START Material for the task

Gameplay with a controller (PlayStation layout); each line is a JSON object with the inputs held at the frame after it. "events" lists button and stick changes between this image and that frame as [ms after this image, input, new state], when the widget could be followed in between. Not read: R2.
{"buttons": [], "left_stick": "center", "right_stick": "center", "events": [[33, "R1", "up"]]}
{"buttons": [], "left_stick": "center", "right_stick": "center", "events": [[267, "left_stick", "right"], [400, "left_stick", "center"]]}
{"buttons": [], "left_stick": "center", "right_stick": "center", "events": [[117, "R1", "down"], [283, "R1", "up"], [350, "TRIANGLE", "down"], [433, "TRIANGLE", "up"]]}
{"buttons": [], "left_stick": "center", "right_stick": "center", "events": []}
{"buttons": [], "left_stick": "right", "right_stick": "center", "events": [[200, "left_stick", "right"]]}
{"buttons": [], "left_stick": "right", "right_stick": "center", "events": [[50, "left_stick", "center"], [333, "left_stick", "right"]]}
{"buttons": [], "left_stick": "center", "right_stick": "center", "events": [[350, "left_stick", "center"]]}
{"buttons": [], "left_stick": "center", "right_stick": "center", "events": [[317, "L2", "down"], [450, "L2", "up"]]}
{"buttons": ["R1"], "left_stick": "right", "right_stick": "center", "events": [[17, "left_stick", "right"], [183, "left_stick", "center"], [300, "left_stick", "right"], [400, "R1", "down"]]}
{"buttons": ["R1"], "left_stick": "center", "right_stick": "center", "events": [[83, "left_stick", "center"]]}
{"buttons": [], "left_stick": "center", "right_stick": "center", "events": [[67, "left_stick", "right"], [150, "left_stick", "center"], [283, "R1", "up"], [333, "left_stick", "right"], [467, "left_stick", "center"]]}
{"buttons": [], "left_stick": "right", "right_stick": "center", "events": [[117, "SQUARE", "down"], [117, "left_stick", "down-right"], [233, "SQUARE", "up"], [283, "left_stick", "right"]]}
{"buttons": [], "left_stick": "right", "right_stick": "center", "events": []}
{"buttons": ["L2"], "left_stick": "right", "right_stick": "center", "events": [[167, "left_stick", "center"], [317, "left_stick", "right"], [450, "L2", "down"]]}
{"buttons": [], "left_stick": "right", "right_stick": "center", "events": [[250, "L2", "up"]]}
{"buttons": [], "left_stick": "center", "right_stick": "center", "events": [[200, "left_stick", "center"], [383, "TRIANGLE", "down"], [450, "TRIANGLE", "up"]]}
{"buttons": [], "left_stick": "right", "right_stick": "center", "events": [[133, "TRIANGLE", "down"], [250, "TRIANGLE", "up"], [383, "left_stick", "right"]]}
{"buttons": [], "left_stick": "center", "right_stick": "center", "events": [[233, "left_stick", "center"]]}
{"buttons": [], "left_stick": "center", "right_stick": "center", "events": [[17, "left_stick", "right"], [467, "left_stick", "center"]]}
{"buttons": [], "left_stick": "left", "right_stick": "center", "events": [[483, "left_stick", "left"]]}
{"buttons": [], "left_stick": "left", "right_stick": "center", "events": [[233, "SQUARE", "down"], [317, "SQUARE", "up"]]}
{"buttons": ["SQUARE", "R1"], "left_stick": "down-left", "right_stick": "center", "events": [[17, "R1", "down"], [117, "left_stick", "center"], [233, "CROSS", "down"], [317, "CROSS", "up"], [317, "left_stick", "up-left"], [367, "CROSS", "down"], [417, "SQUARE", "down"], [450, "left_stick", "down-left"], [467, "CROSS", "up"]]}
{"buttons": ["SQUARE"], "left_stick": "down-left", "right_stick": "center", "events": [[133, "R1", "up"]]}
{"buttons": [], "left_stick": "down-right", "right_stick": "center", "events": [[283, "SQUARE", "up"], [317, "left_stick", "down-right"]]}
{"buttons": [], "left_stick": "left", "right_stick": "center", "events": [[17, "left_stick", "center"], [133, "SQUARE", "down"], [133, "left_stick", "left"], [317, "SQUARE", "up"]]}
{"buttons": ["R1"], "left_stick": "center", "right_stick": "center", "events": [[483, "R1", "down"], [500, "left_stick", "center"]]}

END Material for the task

Set the entries down again, unchanged and complete.

Gameplay with a controller (PlayStation layout); each line is a JSON object with the inputs held at the frame after it. "events" lists button and stick changes between this image and that frame as [ms after this image, input, new state], when the widget could be followed in between. Not read: R2.
{"buttons": [], "left_stick": "center", "right_stick": "center", "events": [[33, "R1", "up"]]}
{"buttons": [], "left_stick": "center", "right_stick": "center", "events": [[267, "left_stick", "right"], [400, "left_stick", "center"]]}
{"buttons": [], "left_stick": "center", "right_stick": "center", "events": [[117, "R1", "down"], [283, "R1", "up"], [350, "TRIANGLE", "down"], [433, "TRIANGLE", "up"]]}
{"buttons": [], "left_stick": "center", "right_stick": "center", "events": []}
{"buttons": [], "left_stick": "right", "right_stick": "center", "events": [[200, "left_stick", "right"]]}
{"buttons": [], "left_stick": "right", "right_stick": "center", "events": [[50, "left_stick", "center"], [333, "left_stick", "right"]]}
{"buttons": [], "left_stick": "center", "right_stick": "center", "events": [[350, "left_stick", "center"]]}
{"buttons": [], "left_stick": "center", "right_stick": "center", "events": [[317, "L2", "down"], [450, "L2", "up"]]}
{"buttons": ["R1"], "left_stick": "right", "right_stick": "center", "events": [[17, "left_stick", "right"], [183, "left_stick", "center"], [300, "left_stick", "right"], [400, "R1", "down"]]}
{"buttons": ["R1"], "left_stick": "center", "right_stick": "center", "events": [[83, "left_stick", "center"]]}
{"buttons": [], "left_stick": "center", "right_stick": "center", "events": [[67, "left_stick", "right"], [150, "left_stick", "center"], [283, "R1", "up"], [333, "left_stick", "right"], [467, "left_stick", "center"]]}
{"buttons": [], "left_stick": "right", "right_stick": "center", "events": [[117, "SQUARE", "down"], [117, "left_stick", "down-right"], [233, "SQUARE", "up"], [283, "left_stick", "right"]]}
{"buttons": [], "left_stick": "right", "right_stick": "center", "events": []}
{"buttons": ["L2"], "left_stick": "right", "right_stick": "center", "events": [[167, "left_stick", "center"], [317, "left_stick", "right"], [450, "L2", "down"]]}
{"buttons": [], "left_stick": "right", "right_stick": "center", "events": [[250, "L2", "up"]]}
{"buttons": [], "left_stick": "center", "right_stick": "center", "events": [[200, "left_stick", "center"], [383, "TRIANGLE", "down"], [450, "TRIANGLE", "up"]]}
{"buttons": [], "left_stick": "right", "right_stick": "center", "events": [[133, "TRIANGLE", "down"], [250, "TRIANGLE", "up"], [383, "left_stick", "right"]]}
{"buttons": [], "left_stick": "center", "right_stick": "center", "events": [[233, "left_stick", "center"]]}
{"buttons": [], "left_stick": "center", "right_stick": "center", "events": [[17, "left_stick", "right"], [467, "left_stick", "center"]]}
{"buttons": [], "left_stick": "left", "right_stick": "center", "events": [[483, "left_stick", "left"]]}
{"buttons": [], "left_stick": "left", "right_stick": "center", "events": [[233, "SQUARE", "down"], [317, "SQUARE", "up"]]}
{"buttons": ["SQUARE", "R1"], "left_stick": "down-left", "right_stick": "center", "events": [[17, "R1", "down"], [117, "left_stick", "center"], [233, "CROSS", "down"], [317, "CROSS", "up"], [317, "left_stick", "up-left"], [367, "CROSS", "down"], [417, "SQUARE", "down"], [450, "left_stick", "down-left"], [467, "CROSS", "up"]]}
{"buttons": ["SQUARE"], "left_stick": "down-left", "right_stick": "center", "events": [[133, "R1", "up"]]}
{"buttons": [], "left_stick": "down-right", "right_stick": "center", "events": [[283, "SQUARE", "up"], [317, "left_stick", "down-right"]]}
{"buttons": [], "left_stick": "left", "right_stick": "center", "events": [[17, "left_stick", "center"], [133, "SQUARE", "down"], [133, "left_stick", "left"], [317, "SQUARE", "up"]]}
{"buttons": ["R1"], "left_stick": "center", "right_stick": "center", "events": [[483, "R1", "down"], [500, "left_stick", "center"]]}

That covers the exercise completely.